2. Het verbeteren van het adempatroon
Met het adempatroon wordt bedoeld de manier van ademen. Het adempatroon bestaat uit de ademfrequentie (het aantal keren dat per minuut wordt geademd), het teugvolume (aantal milliliter per ademteug) en welke ademhalings­spieren in welke mate worden gebruikt. Het adempatroon wordt autonoom door het adem­centrum in de hersenstam gereguleerd. Per minuut wordt in rust ongeveer 6 liter geademd in 12 teugen van 500 milliliter. Tijdens maximale inspanning kunnen atleten per minuut meer dan 150 liter per minuut ademen.
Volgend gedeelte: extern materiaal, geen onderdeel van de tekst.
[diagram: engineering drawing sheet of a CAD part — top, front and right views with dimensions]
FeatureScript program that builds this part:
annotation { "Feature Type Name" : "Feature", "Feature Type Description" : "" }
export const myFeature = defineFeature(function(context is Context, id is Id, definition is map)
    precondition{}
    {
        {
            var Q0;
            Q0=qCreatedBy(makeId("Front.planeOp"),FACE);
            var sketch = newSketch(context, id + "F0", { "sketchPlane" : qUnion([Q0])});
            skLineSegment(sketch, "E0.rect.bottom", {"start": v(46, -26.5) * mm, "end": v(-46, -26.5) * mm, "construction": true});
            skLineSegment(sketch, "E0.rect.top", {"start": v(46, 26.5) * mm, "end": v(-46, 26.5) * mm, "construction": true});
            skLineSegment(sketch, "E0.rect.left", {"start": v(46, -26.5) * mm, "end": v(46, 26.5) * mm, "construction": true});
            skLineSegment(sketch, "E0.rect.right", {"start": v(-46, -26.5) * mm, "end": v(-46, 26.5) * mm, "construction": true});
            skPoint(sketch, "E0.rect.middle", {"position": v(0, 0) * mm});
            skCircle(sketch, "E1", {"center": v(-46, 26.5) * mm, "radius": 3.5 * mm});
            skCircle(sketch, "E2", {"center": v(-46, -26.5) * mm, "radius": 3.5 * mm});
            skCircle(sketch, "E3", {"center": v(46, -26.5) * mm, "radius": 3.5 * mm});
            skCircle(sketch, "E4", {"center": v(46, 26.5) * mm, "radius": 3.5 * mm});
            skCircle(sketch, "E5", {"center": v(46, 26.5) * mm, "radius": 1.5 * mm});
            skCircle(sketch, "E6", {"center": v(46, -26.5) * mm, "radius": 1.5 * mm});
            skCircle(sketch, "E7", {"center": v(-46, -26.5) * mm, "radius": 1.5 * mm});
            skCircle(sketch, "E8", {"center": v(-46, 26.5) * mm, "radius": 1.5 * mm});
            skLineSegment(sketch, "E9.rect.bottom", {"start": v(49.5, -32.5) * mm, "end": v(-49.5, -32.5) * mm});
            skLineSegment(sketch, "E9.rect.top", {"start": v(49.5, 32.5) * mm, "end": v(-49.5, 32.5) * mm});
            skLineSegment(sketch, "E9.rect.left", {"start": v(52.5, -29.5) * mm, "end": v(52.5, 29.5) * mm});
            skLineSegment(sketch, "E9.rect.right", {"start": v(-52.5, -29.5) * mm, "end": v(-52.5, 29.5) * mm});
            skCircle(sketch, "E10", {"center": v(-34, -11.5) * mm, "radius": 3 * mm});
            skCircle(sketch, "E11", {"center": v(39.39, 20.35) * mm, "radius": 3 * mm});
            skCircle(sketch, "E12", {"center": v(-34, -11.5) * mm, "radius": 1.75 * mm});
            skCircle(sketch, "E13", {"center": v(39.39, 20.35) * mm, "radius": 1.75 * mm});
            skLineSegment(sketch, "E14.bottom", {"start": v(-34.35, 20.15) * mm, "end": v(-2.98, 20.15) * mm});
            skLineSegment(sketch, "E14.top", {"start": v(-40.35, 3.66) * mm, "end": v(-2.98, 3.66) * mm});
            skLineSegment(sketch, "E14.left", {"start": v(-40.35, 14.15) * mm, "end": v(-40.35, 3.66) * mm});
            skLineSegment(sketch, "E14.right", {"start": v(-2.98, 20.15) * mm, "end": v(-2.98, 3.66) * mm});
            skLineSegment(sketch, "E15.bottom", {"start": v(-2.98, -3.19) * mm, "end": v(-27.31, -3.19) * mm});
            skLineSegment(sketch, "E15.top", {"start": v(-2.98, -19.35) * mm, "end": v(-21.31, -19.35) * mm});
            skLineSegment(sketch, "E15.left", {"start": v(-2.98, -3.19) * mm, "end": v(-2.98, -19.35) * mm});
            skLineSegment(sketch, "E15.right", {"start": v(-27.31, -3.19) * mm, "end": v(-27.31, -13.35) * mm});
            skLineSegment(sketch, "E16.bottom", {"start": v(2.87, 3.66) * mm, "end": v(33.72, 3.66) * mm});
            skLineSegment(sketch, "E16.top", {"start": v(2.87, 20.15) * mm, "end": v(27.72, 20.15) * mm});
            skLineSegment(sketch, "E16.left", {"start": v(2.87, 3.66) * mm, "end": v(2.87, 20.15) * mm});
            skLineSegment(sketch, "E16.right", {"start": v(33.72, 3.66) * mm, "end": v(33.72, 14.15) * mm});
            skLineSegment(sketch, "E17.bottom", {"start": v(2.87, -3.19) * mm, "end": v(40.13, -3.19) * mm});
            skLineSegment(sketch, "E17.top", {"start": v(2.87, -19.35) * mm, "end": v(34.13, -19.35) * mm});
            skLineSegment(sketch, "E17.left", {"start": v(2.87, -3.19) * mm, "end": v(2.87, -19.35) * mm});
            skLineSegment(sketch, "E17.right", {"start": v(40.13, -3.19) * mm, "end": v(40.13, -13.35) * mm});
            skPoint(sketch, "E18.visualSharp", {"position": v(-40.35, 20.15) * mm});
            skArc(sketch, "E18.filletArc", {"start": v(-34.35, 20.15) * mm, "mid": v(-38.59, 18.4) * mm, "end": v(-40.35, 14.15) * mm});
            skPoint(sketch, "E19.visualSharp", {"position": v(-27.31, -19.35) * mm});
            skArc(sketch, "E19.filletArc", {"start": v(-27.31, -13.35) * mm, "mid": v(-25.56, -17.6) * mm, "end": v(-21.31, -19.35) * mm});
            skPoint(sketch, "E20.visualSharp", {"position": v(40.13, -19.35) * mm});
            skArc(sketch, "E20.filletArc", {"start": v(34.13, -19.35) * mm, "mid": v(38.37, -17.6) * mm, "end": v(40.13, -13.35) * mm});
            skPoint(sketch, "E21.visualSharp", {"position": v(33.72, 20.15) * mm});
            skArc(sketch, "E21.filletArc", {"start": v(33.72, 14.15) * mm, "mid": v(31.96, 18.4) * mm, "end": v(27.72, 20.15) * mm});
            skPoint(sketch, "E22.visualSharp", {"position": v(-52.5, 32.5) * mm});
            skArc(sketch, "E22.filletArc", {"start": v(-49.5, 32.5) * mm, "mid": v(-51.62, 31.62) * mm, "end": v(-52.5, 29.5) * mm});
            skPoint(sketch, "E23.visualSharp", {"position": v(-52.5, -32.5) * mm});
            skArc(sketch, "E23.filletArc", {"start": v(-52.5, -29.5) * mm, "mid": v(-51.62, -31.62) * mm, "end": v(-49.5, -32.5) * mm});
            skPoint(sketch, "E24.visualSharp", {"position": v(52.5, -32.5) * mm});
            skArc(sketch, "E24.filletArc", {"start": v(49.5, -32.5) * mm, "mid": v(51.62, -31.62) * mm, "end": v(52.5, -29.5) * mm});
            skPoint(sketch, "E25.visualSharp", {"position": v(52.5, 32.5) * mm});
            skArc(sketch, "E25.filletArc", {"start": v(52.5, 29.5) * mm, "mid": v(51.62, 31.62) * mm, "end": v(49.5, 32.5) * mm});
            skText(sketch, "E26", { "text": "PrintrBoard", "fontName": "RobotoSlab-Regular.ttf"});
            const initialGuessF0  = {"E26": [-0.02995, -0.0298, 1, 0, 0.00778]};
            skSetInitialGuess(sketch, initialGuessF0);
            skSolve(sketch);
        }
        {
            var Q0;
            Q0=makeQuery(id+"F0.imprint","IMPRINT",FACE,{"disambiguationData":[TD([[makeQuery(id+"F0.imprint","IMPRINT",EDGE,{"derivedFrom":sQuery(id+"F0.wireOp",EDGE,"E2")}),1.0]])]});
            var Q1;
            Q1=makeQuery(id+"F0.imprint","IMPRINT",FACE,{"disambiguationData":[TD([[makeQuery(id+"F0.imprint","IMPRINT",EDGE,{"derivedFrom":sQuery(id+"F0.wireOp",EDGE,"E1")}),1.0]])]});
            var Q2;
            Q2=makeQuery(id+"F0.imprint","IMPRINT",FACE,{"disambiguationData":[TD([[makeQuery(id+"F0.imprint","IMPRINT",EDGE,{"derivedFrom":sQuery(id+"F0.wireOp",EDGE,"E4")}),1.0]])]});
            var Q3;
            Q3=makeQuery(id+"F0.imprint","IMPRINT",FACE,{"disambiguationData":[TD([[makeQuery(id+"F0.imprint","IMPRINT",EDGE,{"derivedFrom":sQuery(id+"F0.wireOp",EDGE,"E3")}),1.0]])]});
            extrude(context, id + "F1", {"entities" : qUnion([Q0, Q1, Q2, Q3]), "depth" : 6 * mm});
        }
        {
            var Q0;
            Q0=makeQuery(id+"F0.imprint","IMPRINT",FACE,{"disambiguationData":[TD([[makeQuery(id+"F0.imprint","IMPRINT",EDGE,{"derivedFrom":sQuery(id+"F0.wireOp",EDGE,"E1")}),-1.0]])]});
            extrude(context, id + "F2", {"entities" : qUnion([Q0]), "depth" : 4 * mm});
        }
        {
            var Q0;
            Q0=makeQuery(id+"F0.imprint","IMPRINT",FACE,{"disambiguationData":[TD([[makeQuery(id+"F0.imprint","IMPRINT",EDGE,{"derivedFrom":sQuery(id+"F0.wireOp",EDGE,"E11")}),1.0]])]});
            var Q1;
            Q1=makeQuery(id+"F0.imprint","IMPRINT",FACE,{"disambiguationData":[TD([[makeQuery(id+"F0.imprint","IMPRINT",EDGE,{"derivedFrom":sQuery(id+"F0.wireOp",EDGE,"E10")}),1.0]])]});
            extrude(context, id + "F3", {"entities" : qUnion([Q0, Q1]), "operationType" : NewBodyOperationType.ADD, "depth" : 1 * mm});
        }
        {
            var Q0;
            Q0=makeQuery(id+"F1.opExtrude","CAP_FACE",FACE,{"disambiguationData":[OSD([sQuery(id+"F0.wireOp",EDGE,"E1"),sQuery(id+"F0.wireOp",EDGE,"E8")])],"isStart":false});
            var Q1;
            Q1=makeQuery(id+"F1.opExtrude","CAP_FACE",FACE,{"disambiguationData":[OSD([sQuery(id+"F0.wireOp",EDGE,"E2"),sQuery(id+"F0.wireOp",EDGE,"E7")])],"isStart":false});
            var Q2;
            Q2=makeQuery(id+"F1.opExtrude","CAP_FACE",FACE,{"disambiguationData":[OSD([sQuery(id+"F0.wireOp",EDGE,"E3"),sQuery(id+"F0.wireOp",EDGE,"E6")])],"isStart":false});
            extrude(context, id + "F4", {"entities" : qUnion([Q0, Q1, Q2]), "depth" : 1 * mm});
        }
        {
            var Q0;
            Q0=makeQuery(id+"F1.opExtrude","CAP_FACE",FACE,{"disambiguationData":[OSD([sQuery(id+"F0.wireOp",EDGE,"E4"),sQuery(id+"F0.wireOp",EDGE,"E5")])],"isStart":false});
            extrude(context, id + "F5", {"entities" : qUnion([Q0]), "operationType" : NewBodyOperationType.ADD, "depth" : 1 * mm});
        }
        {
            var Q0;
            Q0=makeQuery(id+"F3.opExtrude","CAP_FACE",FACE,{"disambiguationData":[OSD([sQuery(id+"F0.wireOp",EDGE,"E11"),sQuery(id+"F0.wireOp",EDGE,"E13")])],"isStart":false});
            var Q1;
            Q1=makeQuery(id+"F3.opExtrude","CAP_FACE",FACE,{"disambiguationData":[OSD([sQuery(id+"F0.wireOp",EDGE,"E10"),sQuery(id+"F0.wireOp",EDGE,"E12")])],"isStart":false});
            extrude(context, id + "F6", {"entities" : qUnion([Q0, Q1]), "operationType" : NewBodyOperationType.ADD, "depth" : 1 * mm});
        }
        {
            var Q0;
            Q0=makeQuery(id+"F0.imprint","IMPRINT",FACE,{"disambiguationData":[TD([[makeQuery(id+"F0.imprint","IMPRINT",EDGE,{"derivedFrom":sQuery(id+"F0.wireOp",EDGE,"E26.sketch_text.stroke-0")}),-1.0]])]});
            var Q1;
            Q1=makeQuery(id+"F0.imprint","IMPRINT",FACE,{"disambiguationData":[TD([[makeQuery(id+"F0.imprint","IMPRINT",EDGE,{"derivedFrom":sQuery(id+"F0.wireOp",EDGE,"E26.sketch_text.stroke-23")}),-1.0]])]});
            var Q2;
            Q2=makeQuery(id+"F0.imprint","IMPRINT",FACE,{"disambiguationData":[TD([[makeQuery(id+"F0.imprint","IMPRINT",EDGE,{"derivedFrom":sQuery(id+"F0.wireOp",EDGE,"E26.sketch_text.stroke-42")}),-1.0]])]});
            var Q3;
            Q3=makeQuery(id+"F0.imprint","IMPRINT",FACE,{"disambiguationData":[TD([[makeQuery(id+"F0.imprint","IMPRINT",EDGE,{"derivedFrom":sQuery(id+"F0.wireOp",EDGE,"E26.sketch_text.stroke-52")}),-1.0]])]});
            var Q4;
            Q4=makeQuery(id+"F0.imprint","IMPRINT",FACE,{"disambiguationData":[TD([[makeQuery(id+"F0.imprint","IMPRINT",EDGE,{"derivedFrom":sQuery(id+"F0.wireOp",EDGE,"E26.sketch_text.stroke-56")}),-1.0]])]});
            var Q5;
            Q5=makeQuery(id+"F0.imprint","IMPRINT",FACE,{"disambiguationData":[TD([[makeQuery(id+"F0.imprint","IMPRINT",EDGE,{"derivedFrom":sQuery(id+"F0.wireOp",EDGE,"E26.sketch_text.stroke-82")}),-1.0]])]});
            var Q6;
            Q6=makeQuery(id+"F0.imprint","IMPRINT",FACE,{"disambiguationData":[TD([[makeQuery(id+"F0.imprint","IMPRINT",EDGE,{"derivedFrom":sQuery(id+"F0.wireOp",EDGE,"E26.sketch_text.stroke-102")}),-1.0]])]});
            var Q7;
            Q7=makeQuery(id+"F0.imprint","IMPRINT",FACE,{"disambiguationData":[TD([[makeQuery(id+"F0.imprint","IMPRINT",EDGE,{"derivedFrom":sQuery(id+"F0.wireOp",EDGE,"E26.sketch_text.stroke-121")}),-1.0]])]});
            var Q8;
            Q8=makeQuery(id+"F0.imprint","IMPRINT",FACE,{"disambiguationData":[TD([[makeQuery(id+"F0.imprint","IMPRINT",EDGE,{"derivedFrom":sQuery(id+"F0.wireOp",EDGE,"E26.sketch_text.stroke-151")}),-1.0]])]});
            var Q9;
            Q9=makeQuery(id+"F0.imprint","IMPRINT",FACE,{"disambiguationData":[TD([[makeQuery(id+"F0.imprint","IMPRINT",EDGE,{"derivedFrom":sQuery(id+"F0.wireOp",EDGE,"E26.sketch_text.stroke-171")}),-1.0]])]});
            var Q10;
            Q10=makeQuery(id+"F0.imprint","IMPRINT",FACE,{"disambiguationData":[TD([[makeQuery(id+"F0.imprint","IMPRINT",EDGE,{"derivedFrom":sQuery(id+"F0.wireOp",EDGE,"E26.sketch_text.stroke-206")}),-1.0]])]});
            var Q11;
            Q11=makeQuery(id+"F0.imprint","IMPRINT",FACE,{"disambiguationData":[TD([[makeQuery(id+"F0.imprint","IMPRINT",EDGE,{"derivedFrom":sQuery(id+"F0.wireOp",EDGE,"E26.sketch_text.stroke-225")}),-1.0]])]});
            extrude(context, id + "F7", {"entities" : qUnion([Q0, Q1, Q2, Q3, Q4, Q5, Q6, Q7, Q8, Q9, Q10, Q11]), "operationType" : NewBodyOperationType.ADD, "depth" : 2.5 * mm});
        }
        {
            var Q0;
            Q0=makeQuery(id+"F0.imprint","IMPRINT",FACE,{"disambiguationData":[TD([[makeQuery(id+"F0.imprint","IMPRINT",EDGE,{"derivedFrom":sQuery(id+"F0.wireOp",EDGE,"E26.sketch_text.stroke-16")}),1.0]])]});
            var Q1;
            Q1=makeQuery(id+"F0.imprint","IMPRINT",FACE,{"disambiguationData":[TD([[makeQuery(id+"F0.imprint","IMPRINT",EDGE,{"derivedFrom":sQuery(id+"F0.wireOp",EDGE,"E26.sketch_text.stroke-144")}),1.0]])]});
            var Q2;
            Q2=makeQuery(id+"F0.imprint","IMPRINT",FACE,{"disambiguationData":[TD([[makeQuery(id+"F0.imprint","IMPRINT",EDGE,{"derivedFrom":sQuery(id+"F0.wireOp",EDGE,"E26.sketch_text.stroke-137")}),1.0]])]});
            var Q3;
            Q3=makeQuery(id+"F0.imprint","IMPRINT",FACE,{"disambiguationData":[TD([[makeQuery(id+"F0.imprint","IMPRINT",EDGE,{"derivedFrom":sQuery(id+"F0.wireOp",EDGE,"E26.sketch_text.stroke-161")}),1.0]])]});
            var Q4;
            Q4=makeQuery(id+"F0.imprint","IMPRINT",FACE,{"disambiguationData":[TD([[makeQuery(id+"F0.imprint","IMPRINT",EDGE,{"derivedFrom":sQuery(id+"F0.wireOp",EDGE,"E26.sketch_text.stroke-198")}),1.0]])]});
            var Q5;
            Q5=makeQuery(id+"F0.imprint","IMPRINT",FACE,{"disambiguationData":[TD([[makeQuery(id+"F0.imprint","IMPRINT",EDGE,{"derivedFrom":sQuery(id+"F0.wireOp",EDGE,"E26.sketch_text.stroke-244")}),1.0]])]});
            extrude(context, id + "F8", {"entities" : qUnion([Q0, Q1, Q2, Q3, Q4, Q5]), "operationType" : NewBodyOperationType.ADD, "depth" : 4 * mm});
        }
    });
Ongeveer 150 milliliter van het teugvolume neemt niet deel aan de gaswisseling, omdat dit in de transporterende luchtwegen en niet in de longblaasjes komt. Dit wordt de anatomische dode ruimte genoemd. Wij onderscheiden de volgende afwijkingen in het adempatroon, die vaak tijdens inspanning gecombineerd kunnen optreden:

Inefficiënte ademhaling
Normaliter stijgt tijdens inspanning het teug­ volume sneller dan de ademfrequentie. Soms gaat dit omgekeerd en stijgt tijdens inspanning de ademfrequentie sneller dan het teugvolume, wat leidt tot een toename van de dode ruimte ventilatie en afname van de efficiënte van de ademhaling. Bij atleten neemt de ademfrequen­tie na IMT minder snel toe.

Onvolledige uitademing
Door te krachtig uitademen tijdens maximale inspanning kunnen luchtwegen voortijdig sluiten, nog voordat volledig is uitgeademd. Dit fenomeen wordt bevorderd door een te hoge ademfrequentie en belemmert tevens de hart­functie door de te hoge druk in de borstkas.

Afwijkingen in coördinatie van ademhalingsspieren
Bij inspanning kan een onevenredige toename van de activiteit van de hulpademhalingsspieren optreden en tegelijkertijd onvoldoende toename van de activiteit van het middenrif.

Afwijkingen in het adempatroon kunnen onder deskundige begeleiding en met intensieve training volledig worden genormaliseerd. Hopelijk hebben we je vragen hiermee voldoende kunnen beantwoorden.